Ainsi, la question pourrait en théorie  reprendre littéralement ce triptyque, mais comme le soulignaient déjà en 2014 Jean Courtial et Ferdinand Melin-Soucramanien dans leur rapport, la question ainsi posée risque de ne pas être totalement compréhensible par chaque électeur, et ne répondrait donc pas au principe constitutionnel de clarté et de loyauté des consultations référendaires.
La question pourrait donc être plus simple et binaire, à l’image de celle posée le 13 septembre 1987 : « Voulez-vous que la Nouvelle-Calédonie accède à l’indépendance ? » ou encore « Voulez-vous que la Nouvelle-Calédonie reste dans la France ? ».

Une question enrichie ?

Si cette option binaire est défendue par les tenants d’un statut strict ou sans concession – la pleine souveraineté pure et simple ou le statu quo – certains plaident pour une question enrichie qui puisse notamment ouvrir des perspectives institutionnelles mixtes – indépendance avec partenariat ou autonomie étendue au sein de la République Française.

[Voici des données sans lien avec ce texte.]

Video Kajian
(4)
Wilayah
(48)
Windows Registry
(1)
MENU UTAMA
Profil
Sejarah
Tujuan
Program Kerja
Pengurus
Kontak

Dans cet état d’esprit le rapport Melin-Soucramnien prenait en exemple la question posée lors du référendum d’autodétermination du Québec de 1995 : «Acceptez-vous que le Québec devienne souverain après avoir offert formellement au Canada un nouveau partenariat économique et politique, dans le cadre d’un projet de loi sur l’avenir du Québec et de l’entente signée le 12 juin 1995?» Une formulation qui suppose un consensus politique en amont.

Sans un large consensus sur le libellé de la question posée, l’objectif de sincérité et de légitimité du scrutin ne saurait être atteint. Il n’en reste pas moins que c’est à l’Etat que revient par décret la responsabilité de fixer la question au printemps 2018. Le conseil d’Etat est lui garant de sa légalité, au regard de la loi organique.